Louis Cuen Taylor of Tucson was convicted of murder as a teen but has maintained his innocence in the December 1970 fire at the Pioneer Hotel.
He is scheduled to plead no contest to murder in an agreement that sets aside his original conviction and gives him credit for time served, the Arizona Daily Star reported.
The fire came during a Christmas party for employees of an aircraft company and left many guests trapped in their rooms.
The building had no sprinkler system, exits were locked to prevent theft, and fire truck ladders were too short to reach the higher floors. Those factors led some people to jump from windows to their deaths. Others burned to death in their rooms. Most died of carbon-monoxide poisoning while waiting for rescue.

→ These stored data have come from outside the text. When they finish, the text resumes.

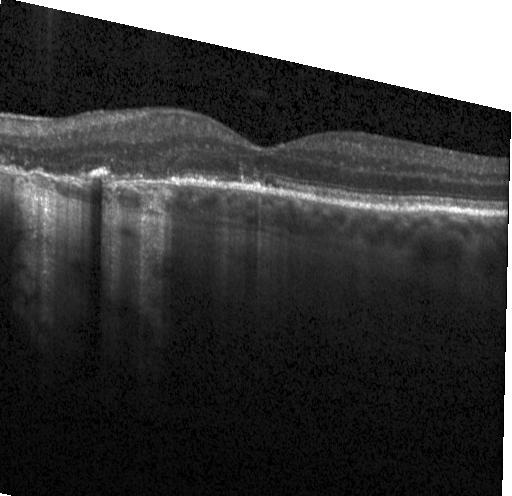 Macular OCT: CNV.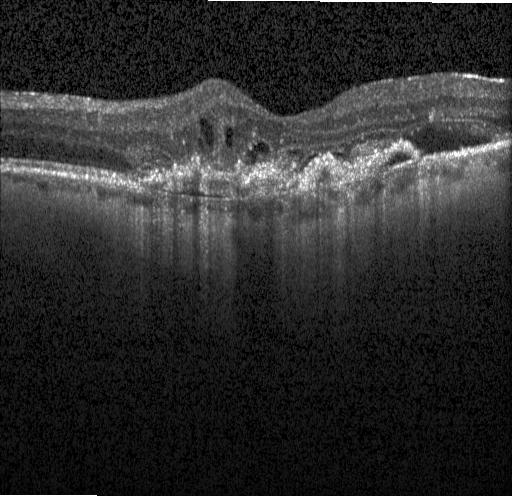
Macular scan, OCT B-scan, SD-OCT, instrument: Heidelberg Spectralis
Diagnosis: a choroidal neovascular membrane.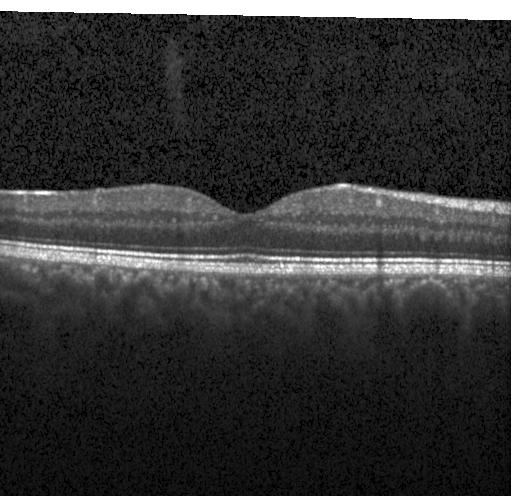

Through the macula; spectral-domain optical coherence tomography; optical coherence tomography B-scan; instrument: Heidelberg Spectralis. Assessment: no choroidal neovascularization, no diabetic macular edema, and no drusen.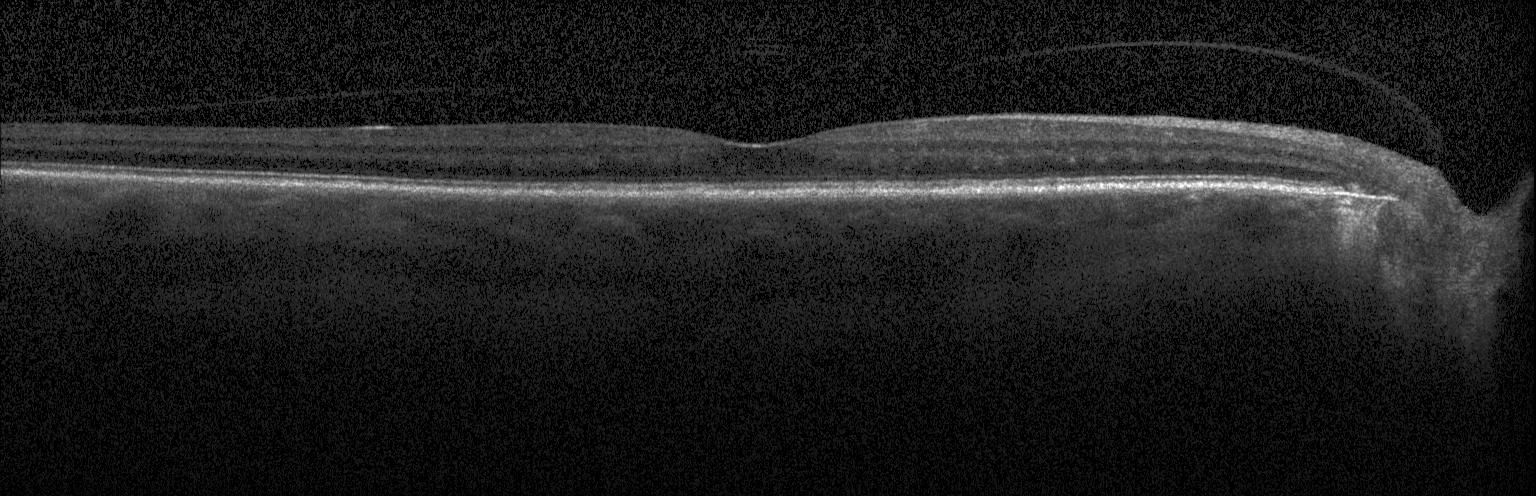 OCT scan showing neither choroidal neovascularization, diabetic macular edema, nor drusen.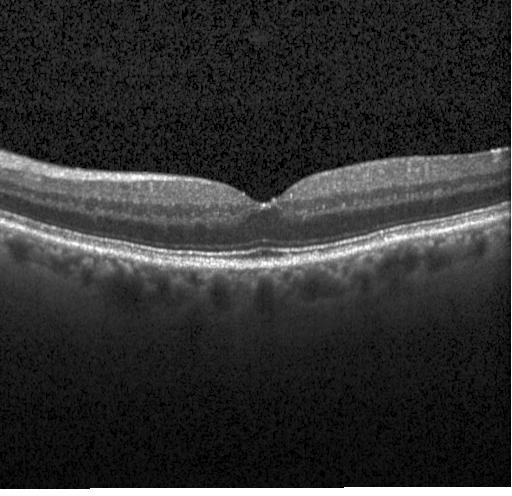 Impression: neither choroidal neovascularization, diabetic macular edema, nor drusen.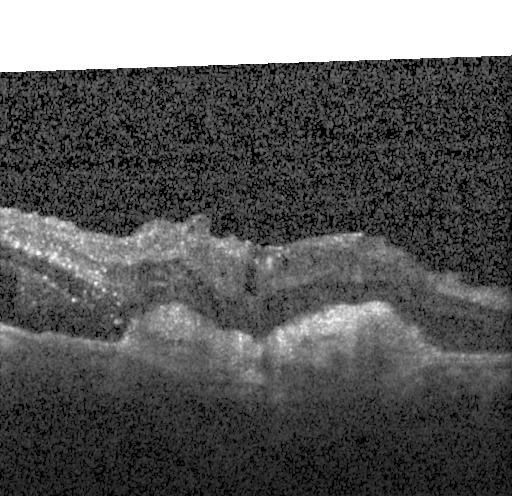

Optical coherence tomography B-scan · acquired on a Heidelberg Spectralis · spectral-domain OCT. Finding: choroidal neovascularization (CNV).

In total, 29 lives were lost to the blaze, including one victim who died months later in a hospital.
Taylor was in the hotel that night watching the festivities. After the fire broke out, he and a hotel custodian tried to extinguish the blaze, then Taylor helped some of the trapped and injured guests escape. Hours later, he was taken into custody, interviewed by police without parental consent and charged with starting the fire. He was convicted in 1972 and sentenced to 28 concurrent life terms.
In October, attorneys with the Arizona Justice Project, a volunteer legal group that attempts to evaluate cases on behalf of inmates who believe they were wrongfully convicted, asked a court to dismiss the case or hold an evidentiary hearing.